In order to understand what is intergenerational trauma, an understanding of the definition of psychological trauma is helpful. Psychological trauma can be defined as the “effects of overwhelming and extraordinary experiences that leave their victims in a state of helplessness and thereby undermine their sense of personal efficacy, their relational capacity, and their ability to psychologically integrate the upheavals of life in meaningful ways” (Doucet & Rovers, 2010, p.94). Experiences of such trauma can change an individual’s perceptions about life, their senses of self and self-worth, as well as their overall worldview and can instill feelings of dread, fear, depression, anxiety, shame and anger that last far beyond the actual lived experience of the trauma (Doucet & Rovers, 2010, p.94; Ringel, 2005, p.434). What is significant about intergenerational trauma is that the impacts of traumatic experiences can have implications far beyond the people that personally suffered through them and can affect generations to come.
How is Trauma Transmitted from Generation to Generation?

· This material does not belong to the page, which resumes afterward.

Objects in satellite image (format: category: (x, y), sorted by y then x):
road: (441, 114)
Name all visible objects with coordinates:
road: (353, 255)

Intergenerational trauma can be transmitted from a parent to their child through various ways. A child may vicariously identify with their parents’ experiences of trauma or a child may assume a sense of responsibility in trying to compensate for their parents’ traumatic experiences (Doucet & Rovers, 2010, p.95). For example, a child may try and take on the role of parent if their parent neglects the child as they are occupied with their own unresolved issues stemming from trauma (Doucet & Rovers, 2010, p.97). Trauma may also be transmitted through the ways a parent communicates their traumatic experiences to their child or through the parenting styles used by parents (Doucet & Rovers, 2010, p.96). For example, it has been suggested that Indigenous parents who were deprived of proper parenting models while segregated from their families as children then lack the necessary knowledge and skills to properly parent their own children (Menzies, 2007, p.373). Also, it has been approximated that maltreatment of children occurs in roughly 30 percent of those whose parents had also been maltreated which is significant as many of the Indigenous children who survived their forced removals were exposed to parenting models that were based on abuse, coercion and severe punishment (Bombay, Matheson & Anisman, 2009, p.17; Menzies, 2007, p.373).

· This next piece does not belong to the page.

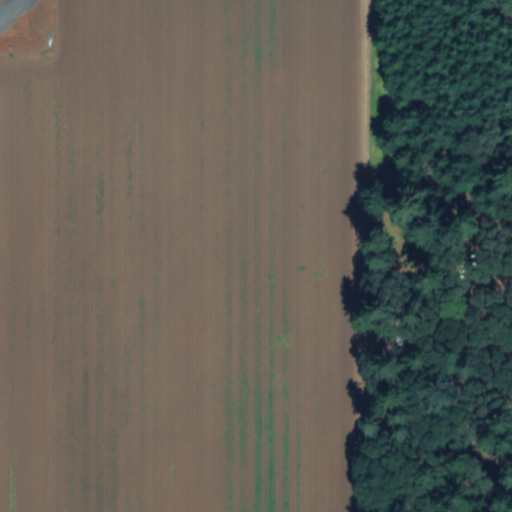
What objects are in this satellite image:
road: (10, 9)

In order to understand what is intergenerational trauma, an understanding of the definition of psychological trauma is helpful. Psychological trauma can be defined as the “effects of overwhelming and extraordinary experiences that leave their victims in a state of helplessness and thereby undermine their sense of personal efficacy, their relational capacity, and their ability to psychologically integrate the upheavals of life in meaningful ways” (Doucet & Rovers, 2010, p.94). Experiences of such trauma can change an individual’s perceptions about life, their senses of self and self-worth, as well as their overall worldview and can instill feelings of dread, fear, depression, anxiety, shame and anger that last far beyond the actual lived experience of the trauma (Doucet & Rovers, 2010, p.94; Ringel, 2005, p.434). What is significant about intergenerational trauma is that the impacts of traumatic experiences can have implications far beyond the people that personally suffered through them and can affect generations to come.

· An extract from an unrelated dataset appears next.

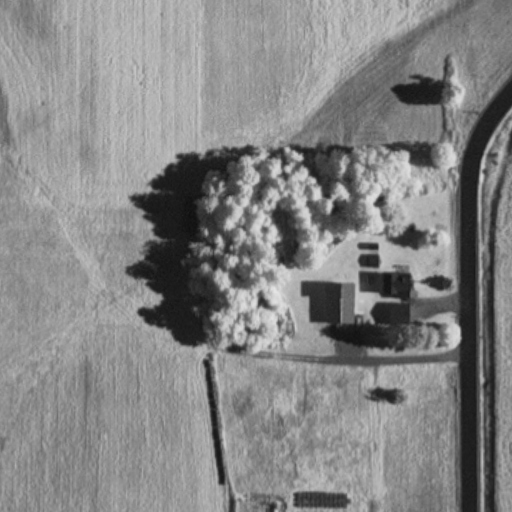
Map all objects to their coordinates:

How is Trauma Transmitted from Generation to Generation?
Intergenerational trauma can be transmitted from a parent to their child through various ways. A child may vicariously identify with their parents’ experiences of trauma or a child may assume a sense of responsibility in trying to compensate for their parents’ traumatic experiences (Doucet & Rovers, 2010, p.95). For example, a child may try and take on the role of parent if their parent neglects the child as they are occupied with their own unresolved issues stemming from trauma (Doucet & Rovers, 2010, p.97). Trauma may also be transmitted through the ways a parent communicates their traumatic experiences to their child or through the parenting styles used by parents (Doucet & Rovers, 2010, p.96). For example, it has been suggested that Indigenous parents who were deprived of proper parenting models while segregated from their families as children then lack the necessary knowledge and skills to properly parent their own children (Menzies, 2007, p.373). Also, it has been approximated that maltreatment of children occurs in roughly 30 percent of those whose parents had also been maltreated which is significant as many of the Indigenous children who survived their forced removals were exposed to parenting models that were based on abuse, coercion and severe punishment (Bombay, Matheson & Anisman, 2009, p.17; Menzies, 2007, p.373).
Intergenerational Trauma Transmission Flowchart
This flowchart illustrates how intergenerational trauma may connect the traumas experienced by the survivors of residential schools, the Sixties Scoop and the Stolen Generations with the experiences of the children of those survivors.
For example, as a child of the Stolen Generations, taken from her community and placed in an institution, the child was separated from her parents and hence did not benefit from proper parenting and may have been disciplined through physical abuse by the institution care providers instead. That child may then not have developed basic coping skills that would equip her to effectively handle stressful experiences which would lead to poor mental health and poor parenting skills. Because the child herself did not receiving proper parenting as she was segregated from her family, she does not know how to properly parent her own child later in life as an adult and may even resort to physical abuse as a disciplinary method as modelled after those who disciplined her back in the institution. As such, her child will then suffer as well.